The bug is also present on ARMv8 except it is very hard to reproduce on a SMP emulated qemu environment.
The bug is not present on x86 because cpu_pm_enter() is not used in this architecture.
This bug caused by a read_lock in arm64 cpu idle chain. RT turn the read_lock into mutex, that may sleep during idle. Then it breaks 2 rules in kernel: 1, BUG: scheduling while atomic: 2, bad: scheduling from the idle thread! The idle chain of arm64 is problematic in RT, trying to figure a way to fix or work around with it.

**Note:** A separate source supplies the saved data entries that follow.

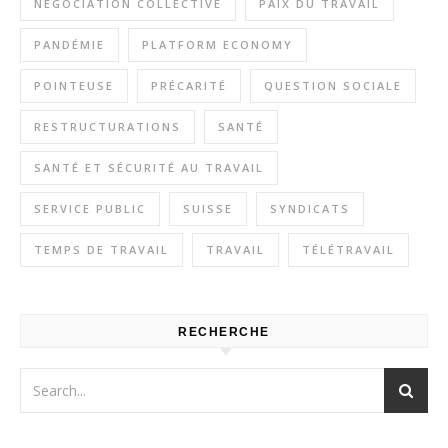
NÉGOCIATION COLLECTIVE
PAIX DU TRAVAIL
PANDÉMIE
PLATFORM ECONOMY
POINTEUSE
PRÉCARITÉ
QUESTION SOCIALE
RESTRUCTURATIONS
SANTÉ
SANTÉ ET SÉCURITÉ AU TRAVAIL
SERVICE PUBLIC
SUISSE
SYNDICATS
TEMPS DE TRAVAIL
TRAVAIL
TÉLÉTRAVAIL
RECHERCHE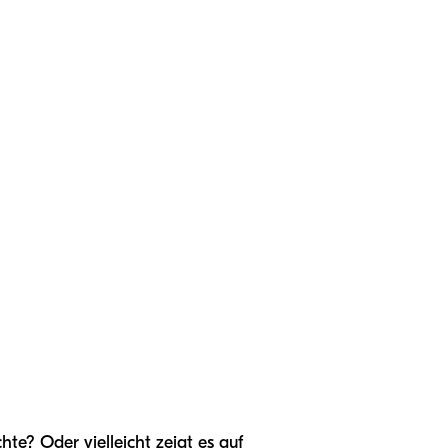
te? Oder vielleicht zeigt es auf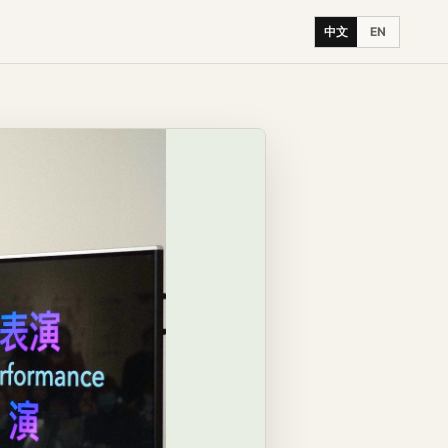
中文
EN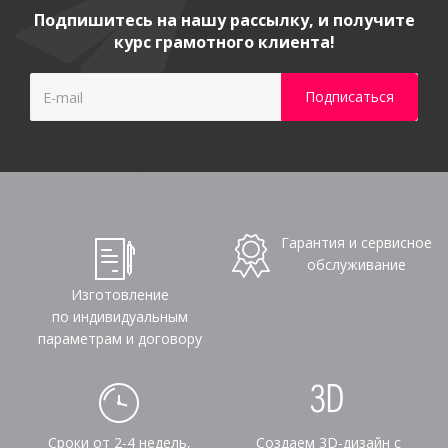
Подпишитесь на нашу рассылку, и получите
курс грамотного клиента!
Гарантия и сервисное
обслуживание
Изготовление
по индивидуальным
параметрам и договору
Сроки от 2-4 недель,
Создаем 3D-дизайн с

Do we want to go into deep idle state with a RT kernel?
The RT boot bug call chain: bug call chain: cpu_startup_entry #kernel/sched/idle.c: cpu_idle_loop local_irq_disable() cpuidle_idle_call call_cpuidle cpuidle_enter
cpuidle_enter cpuidle_enter_state ->enter :arm_enter_idle_state cpu_pm_enter/exit CPU_PM_CPU_IDLE_ENTER read_lock(&cpu_pm_notifier_lock); <-- # bug:
Try replacing read_[un]lock() by raw_read_[un]lock()
These are the API to prevent the RT kernel to convert spinlock into sleeping locks.

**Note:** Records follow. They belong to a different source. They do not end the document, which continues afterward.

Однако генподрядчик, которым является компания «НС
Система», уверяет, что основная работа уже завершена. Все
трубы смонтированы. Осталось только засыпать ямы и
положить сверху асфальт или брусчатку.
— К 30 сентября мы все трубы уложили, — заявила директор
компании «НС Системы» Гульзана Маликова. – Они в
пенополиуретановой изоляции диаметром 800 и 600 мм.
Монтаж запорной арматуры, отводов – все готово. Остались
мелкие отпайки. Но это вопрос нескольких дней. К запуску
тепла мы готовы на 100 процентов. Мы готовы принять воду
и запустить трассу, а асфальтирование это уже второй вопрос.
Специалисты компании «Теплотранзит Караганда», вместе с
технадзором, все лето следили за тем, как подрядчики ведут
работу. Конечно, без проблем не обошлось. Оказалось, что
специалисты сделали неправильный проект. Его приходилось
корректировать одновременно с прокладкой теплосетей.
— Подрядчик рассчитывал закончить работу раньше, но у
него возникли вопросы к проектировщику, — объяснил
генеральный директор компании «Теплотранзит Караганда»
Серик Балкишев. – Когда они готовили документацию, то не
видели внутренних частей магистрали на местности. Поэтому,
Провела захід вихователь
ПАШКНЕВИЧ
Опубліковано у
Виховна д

__rt_spin_lock(); schedule();
#define CPU_PM_CPU_IDLE_ENTER(low_level_idle_enter, idx) \ ({ \ int __ret; \ \ if (!idx) { \ cpu_do_idle(); \ return idx; \ } \ \ __ret = cpu_pm_enter(); \ if (!__ret) { \ __ret = low_level_idle_enter(idx); \ cpu_pm_exit(); \ } \ \ __ret ? -1 : idx; \ })
Hi Vincent & Daniel,
Q1, The cpu_pm_enter is just a cpu_pm_notifier, is this good to stay wake if the notification failed?
Yes, because in the chain notifier one element may have failed to save its context so we must not enter the deep idle state otherwise we can crash when exiting idle.
Q2, If possible to use per cpu notify, since it's the per cpu action to idle.
Sounds reasonable.
Q3, To have a rwlock in deep idle chain doesn't looks good. Could we remove them?
Likely possible if the notifier call chain is per cpu and everything is bounded to this cpu.